Last Updated: Tue, Mar 06, 2012 13:00 hrs

Imphal: The Congress on Tuesday stormed back to power in Manipur by winning 34 of the 50 seats for which results were declared till 4 p.m. on Tuesday. The state assembly has 60 seats.

Sources in the state election office said that of the others, the Trinamool Congress won seven seats followed by the Manipur State Congress Party (MSCP) with four seats. The Naga Peoples' Front (NPF) has won three seats so far. The Nationalist Congress Party (NCP) and the Lok Janashakti Party (LJP) have secured one seat each.

There was jubilation in the Congress camp after Chief Minister Okram Ibobi Singh retained his Thoubal seat, defeating his rival from the BJP Indira Oinam by a huge margin of over 15,000 votes.

Ibobi Singh's wife Landhoni Devi won the Khangabok seat defeating her rival Jatra Singh of Manipur People's Party (MPP) by a huge margin of over 9,000 votes. Khangabok was the chief minister's constituency earlier.

Opposition parties received a severe jolt after three leaders, Radhabinod Koijam of the NCP, O. Joy Singh and Th Chaoba Singh of MPP, lost to their rivals.

Koijam, who was leader of opposition in the outgoing Manipur assembly, is a former chief minister and was instrumental in bringing the 11 non-Congress parties under one anti-Congress alliance -- Peoples' Democratic Alliance (PDA).

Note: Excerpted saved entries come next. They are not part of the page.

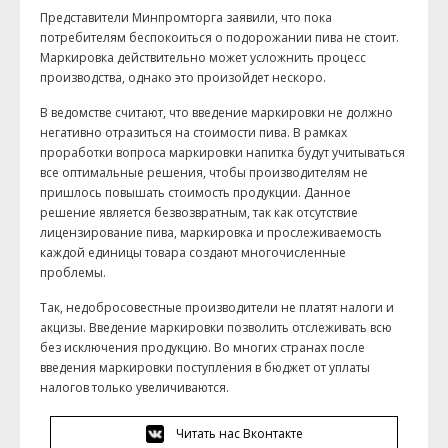
Представители Минпромторга заявили, что пока
потребителям беспокоиться о подорожании пива не стоит.
Маркировка действительно может усложнить процесс
производства, однако это произойдет нескоро.
В ведомстве считают, что введение маркировки не должно
негативно отразиться на стоимости пива. В рамках
проработки вопроса маркировки напитка будут учитываться
все оптимальные решения, чтобы производителям не
пришлось повышать стоимость продукции. Данное
решение является безвозвратным, так как отсутствие
лицензирование пива, маркировка и прослеживаемость
каждой единицы товара создают многочисленные
проблемы.
Так, недобросовестные производители не платят налоги и
акцизы. Введение маркировки позволить отслеживать всю
без исключения продукцию. Во многих странах после
введения маркировки поступления в бюджет от уплаты
налогов только увеличиваются.
Читать нас Вконтакте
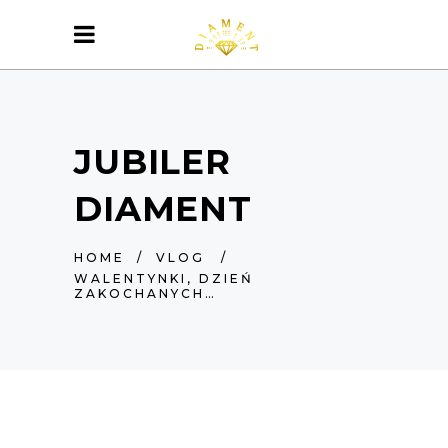
JUBILER
DIAMENT
HOME
/
VLOG
/
WALENTYNKI, DZIEŃ
ZAKOCHANYCH…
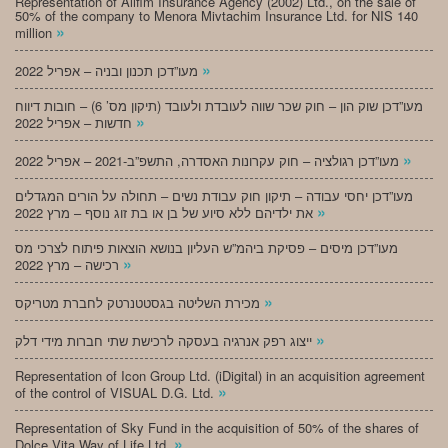
Representation of Alifim Insurance Agency (2002) Ltd., on the sale of
50% of the company to Menora Mivtachim Insurance Ltd. for NIS 140
»
million
»
מעו”דכן תכנון ובניה – אפריל 2022
מעו”דכן שוק הון – חוק שכר שווה לעובדת ולעובד (תיקון מס’ 6) – חובות דיווח
»
חדשות – אפריל 2022
»
מעו”דכן רגולציה – חוק עקרונות האסדרה, התשפ”ב-2021 – אפריל 2022
מעו”דכן יחסי עבודה – תיקון חוק עבודת נשים – תחולה על הורים המגדלים
»
את ילדיהם ללא סיוע של בן או בת זוג נוסף – מרץ 2022
מעו”דכן מיסים – פסיקת ביהמ”ש העליון בנושא הוצאות פיתוח לצרכי מס
»
רכישה – מרץ 2022
»
מכירת השליטה בגסטטנרטק לחברת מטריקס
»
ייצוג רפק אנרגיה בעסקה לרכישת שתי חברות מידי דלק
Representation of Icon Group Ltd. (iDigital) in an acquisition agreement
»
of the control of VISUAL D.G. Ltd.
Representation of Sky Fund in the acquisition of 50% of the shares of
»
Dolce Vita Way of Life Ltd.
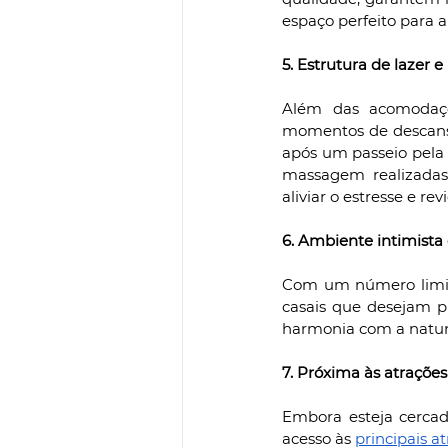
espaço perfeito para 
5. Estrutura de lazer 
Além das acomodaçõ
momentos de descanso 
após um passeio pela 
massagem realizadas 
aliviar o estresse e rev
6. Ambiente intimista
Com um número limita
casais que desejam p
harmonia com a natur
7. Próxima às atraçõe
Embora esteja cercada
acesso às 
principais a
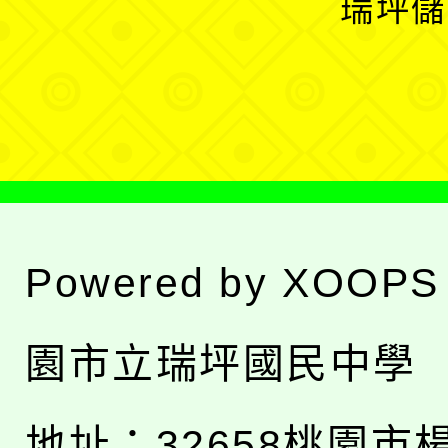
瑞坪儲
單
選
單
Powered by
XOOPS
園市立瑞坪國民中學
地址：
32658桃園市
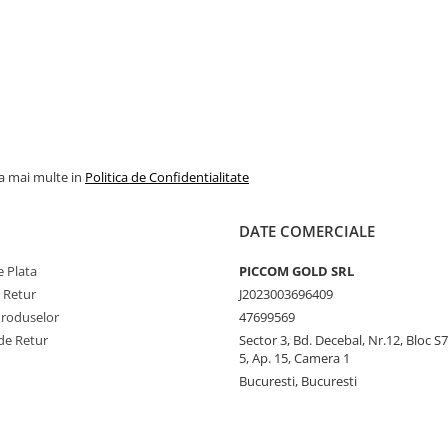
la mai multe in
Politica de Confidentialitate
DATE COMERCIALE
 Plata
PICCOM GOLD SRL
e Retur
J2023003696409
Produselor
47699569
de Retur
Sector 3, Bd. Decebal, Nr.12, Bloc S7,
5, Ap. 15, Camera 1
Bucuresti, Bucuresti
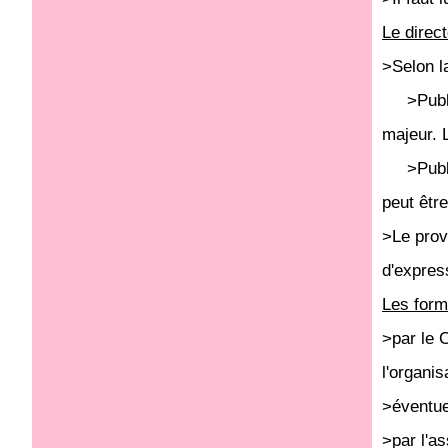
Le direct
>Selon la
>Publica
majeur. 
>Publica
peut être
>Le provi
d'expres
Les form
>par le 
l'organis
>éventue
>par l'as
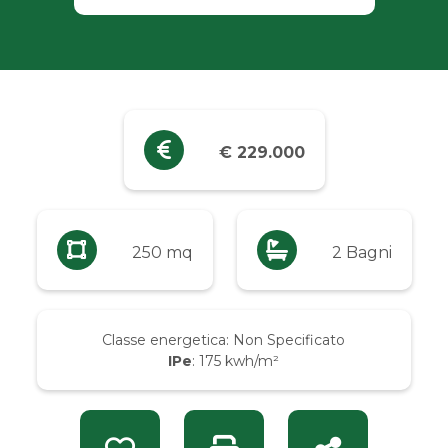
Industriali
Terreni
Prezzo
€ 229.000
Qualsiasi
Fino a € 5.000
250 mq
2 Bagni
Da € 5.000 a € 10.000
Classe energetica:
Non Specificato
IPe
: 175 kwh/m²
Da € 10.000 a € 20.000
Da € 20.000 a € 50.000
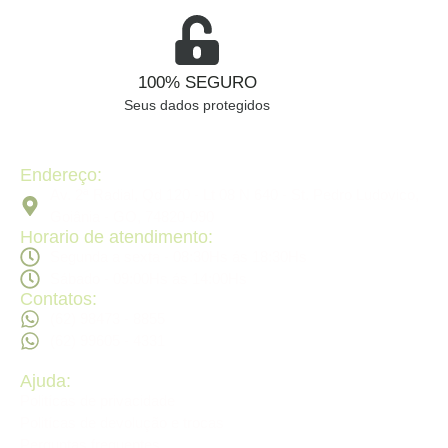
100% SEGURO
Seus dados protegidos
Endereço:
Av. 2ª Radial, Qd 120 - Lt 08 N 640 - St. Pedro Ludovico,
Goiânia - GO, 74820-090
Horario de atendimento:
Segunda a sexta - 08:30Hs ás 18:30Hs
Sábado - 09:00Hs ás 14:00Hs
Contatos:
(62) 98473 - 8855
(62) 99605 - 4331
Ajuda:
Politícas de privacidade
Politícas de devolução e trocas
Perguntas frequentes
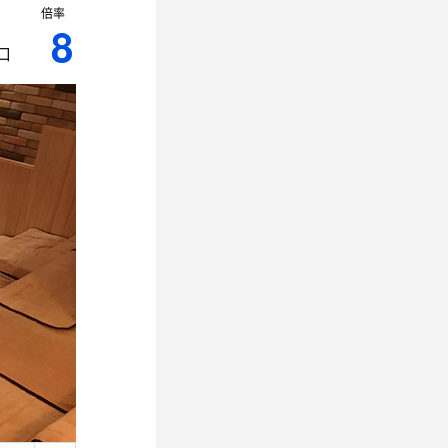
倍率
8
口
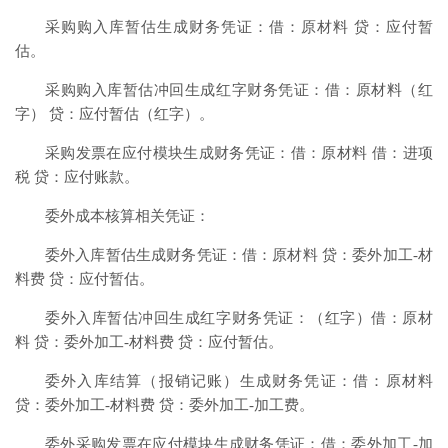
采购购入库暂估生成财务凭证：借：原材料 贷：应付暂
估。
采购购入库暂估冲回生成红字财务凭证：借：原材料（红
字） 贷：应付暂估（红字）。
采购发票在应付模块生成财务凭证：借：原材料 借：进项
税 贷：应付账款。
委外成本核算相关凭证：
委外入库暂估生成财务凭证：借：原材料 贷：委外加工-材
料费 贷：应付暂估。
委外入库暂估冲回生成红字财务凭证：（红字）借：原材
料 贷：委外加工-材料费 贷：应付暂估。
委外入库结算（报销记账）生成财务凭证：借：原材料
贷：委外加工-材料费 贷：委外加工-加工费。
委外采购发票在应付模块生成财务凭证：借：委外加工-加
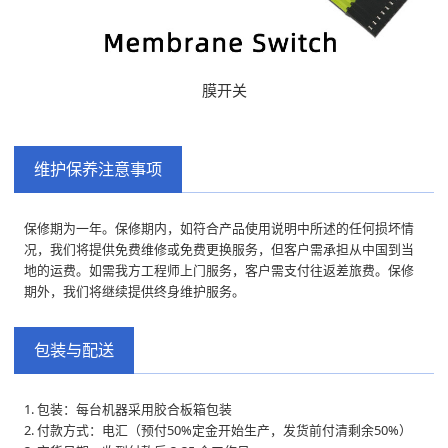
膜开关
维护保养注意事项
保修期为一年。保修期内，如符合产品使用说明中所述的任何损坏情
况，我们将提供免费维修或免费更换服务，但客户需承担从中国到当
地的运费。如需我方工程师上门服务，客户需支付往返差旅费。保修
期外，我们将继续提供终身维护服务。
包装与配送
1. 包装：每台机器采用胶合板箱包装
2. 付款方式：电汇（预付50%定金开始生产，发货前付清剩余50%）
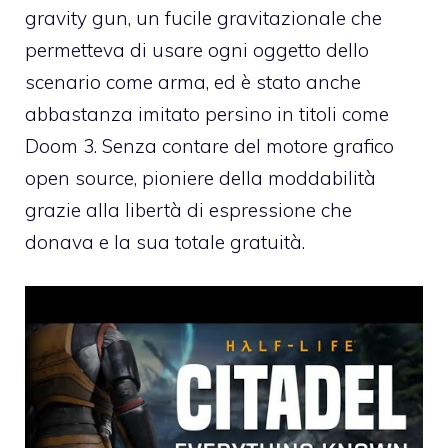
gravity gun, un fucile gravitazionale che
permetteva di usare ogni oggetto dello
scenario come arma, ed è stato anche
abbastanza imitato persino in titoli come
Doom 3. Senza contare del motore grafico
open source, pioniere della moddabilità
grazie alla libertà di espressione che
donava e la sua totale gratuità.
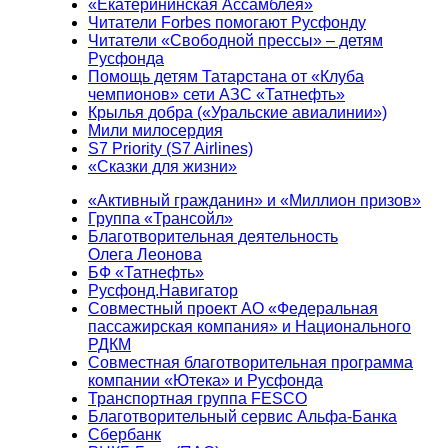
«Екатерининская Ассамблея»
Читатели Forbes помогают Русфонду
Читатели «Свободной прессы» – детям
Русфонда
Помощь детям Татарстана от «Клуба
чемпионов» сети АЗС «Татнефть»
Крылья добра («Уральские авиалинии»)
Мили милосердия
S7 Priority (S7 Airlines)
«Сказки для жизни»
«Активный гражданин» и «Миллион призов»
Группа «Трансойл»
Благотворительная деятельность
Олега Леонова
БФ «Татнефть»
Русфонд.Навигатор
Совместный проект АО «Федеральная
пассажирская компания» и Национального
РДКМ
Совместная благотворительная программа
компании «Ютека» и Русфонда
Транспортная группа FESCO
Благотворительный сервис Альфа-Банка
Сбербанк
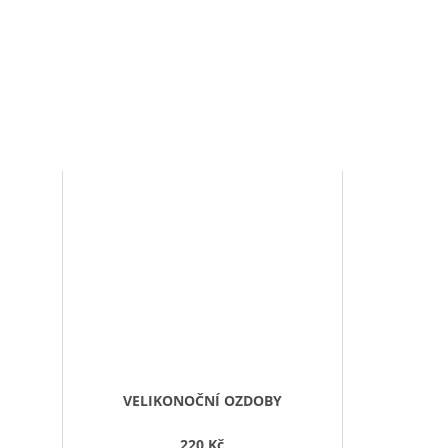
VELIKONOČNÍ OZDOBY
220 Kč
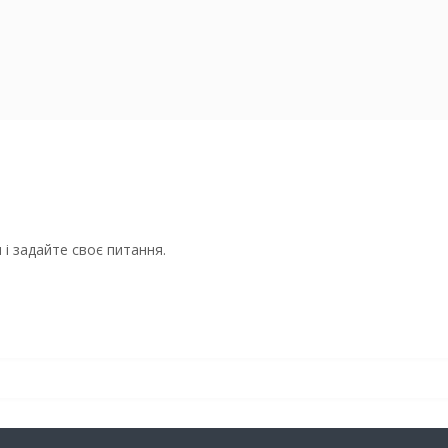
і задайте своє питання.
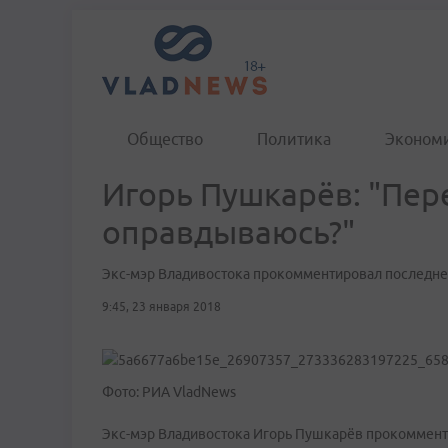
Общество
Политика
Эконом
Игорь Пушкарёв: "Пер
оправдываюсь?"
Экс-мэр Владивостока прокомментировал последне
9:45, 23 января 2018
Фото: РИА VladNews
Экс-мэр Владивостока Игорь Пушкарёв прокоммен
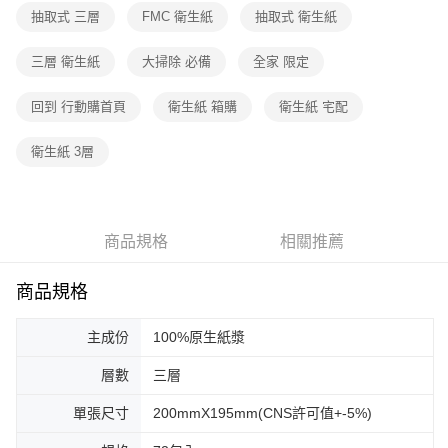
抽取式 三層
FMC 衛生紙
抽取式 衛生紙
三層 衛生紙
大掃除 必備
全家 限定
回到 行動購首頁
衛生紙 箱購
衛生紙 宅配
衛生紙 3層
商品規格
相關推薦
商品規格
主成份
100%原生紙漿
層數
三層
單張尺寸
200mmX195mm(CNS許可值+-5%)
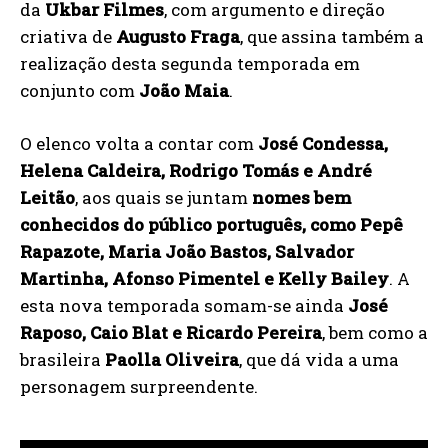
da
Ukbar Filmes
, com argumento e direção
criativa de
Augusto Fraga
, que assina também a
realização desta segunda temporada em
conjunto com
João Maia
.
O elenco volta a contar com
José Condessa,
Helena Caldeira, Rodrigo Tomás e André
Leitão
, aos quais se juntam
nomes bem
conhecidos do público português, como Pepê
Rapazote, Maria João Bastos, Salvador
Martinha, Afonso Pimentel e Kelly Bailey
. A
esta nova temporada somam-se ainda
José
Raposo, Caio Blat e Ricardo Pereira
, bem como a
brasileira
Paolla Oliveira
, que dá vida a uma
personagem surpreendente.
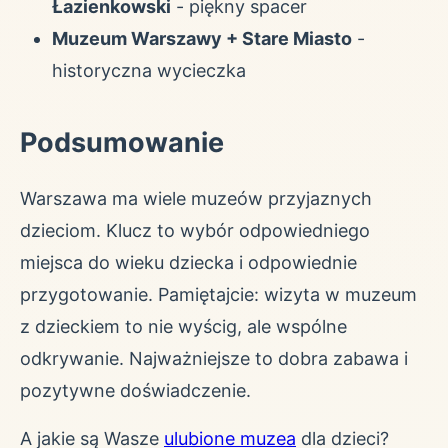
Łazienkowski
- piękny spacer
Muzeum Warszawy + Stare Miasto
-
historyczna wycieczka
Podsumowanie
Warszawa ma wiele muzeów przyjaznych
dzieciom. Klucz to wybór odpowiedniego
miejsca do wieku dziecka i odpowiednie
przygotowanie. Pamiętajcie: wizyta w muzeum
z dzieckiem to nie wyścig, ale wspólne
odkrywanie. Najważniejsze to dobra zabawa i
pozytywne doświadczenie.
A jakie są Wasze
ulubione muzea
dla dzieci?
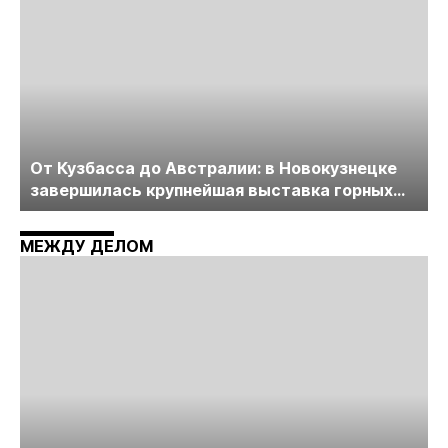
От Кузбасса до Австралии: в Новокузнецке
завершилась крупнейшая выставка горных
технологий «Недра России. Уголь России и
Майнинг»
МЕЖДУ ДЕЛОМ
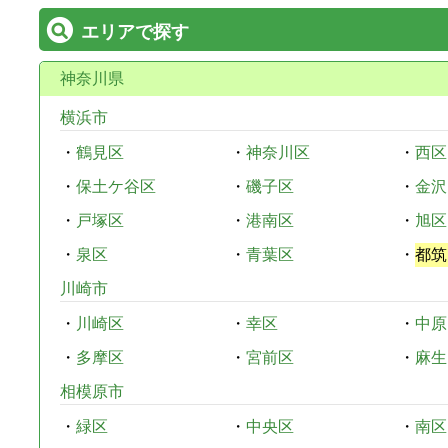
エリアで探す
神奈川県
横浜市
・
鶴見区
・
神奈川区
・
西区
・
保土ケ谷区
・
磯子区
・
金沢
・
戸塚区
・
港南区
・
旭区
・
泉区
・
青葉区
・
都筑
川崎市
・
川崎区
・
幸区
・
中原
・
多摩区
・
宮前区
・
麻生
相模原市
・
緑区
・
中央区
・
南区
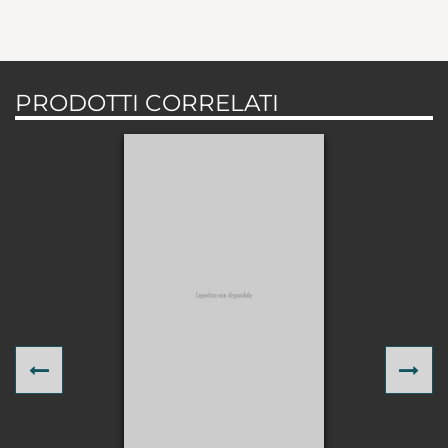
PRODOTTI CORRELATI
Previous
Ne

Okram Ibobi Singh will be the second chief minister in the northeast to make it to the top seat for the third consecutive time in recent times after Assam Chief Minister Tarun Gogoi.

While Gogoi brought the party to power in Assam in 2001, 2006 and 2011, Ibobi Singh had single-handedly brought the Congress to power in Manipur in 2002 and in 2007.

Congress spokesman in Manipur N. Biren Singh, who has won from the Heingang constituency, said the Congress party is going to form the next government in the state. "We are going to win not less than 35 seats this time," he said.

In Manipur, the Congress had a tough battle this time facing the PDA. The non-Congress alliance comprised the NCP, Manipur People's Party (MPP), the Communist Party of India (CPI), the Communist Party of India-Marxist (CPI-M), the Janata Dal-United (JD-U), National People's Party (NPP), Manipur State Congress Party (MSCP), Trinamool Congress, LJP, the Bharatiya Janata Party and the NPF.

What made it worse for the Congress was the fact that at least seven militant outfits had imposed a ban on the party. The militants also attacked several Congress candidates and supporters ahead of the January 28th vote.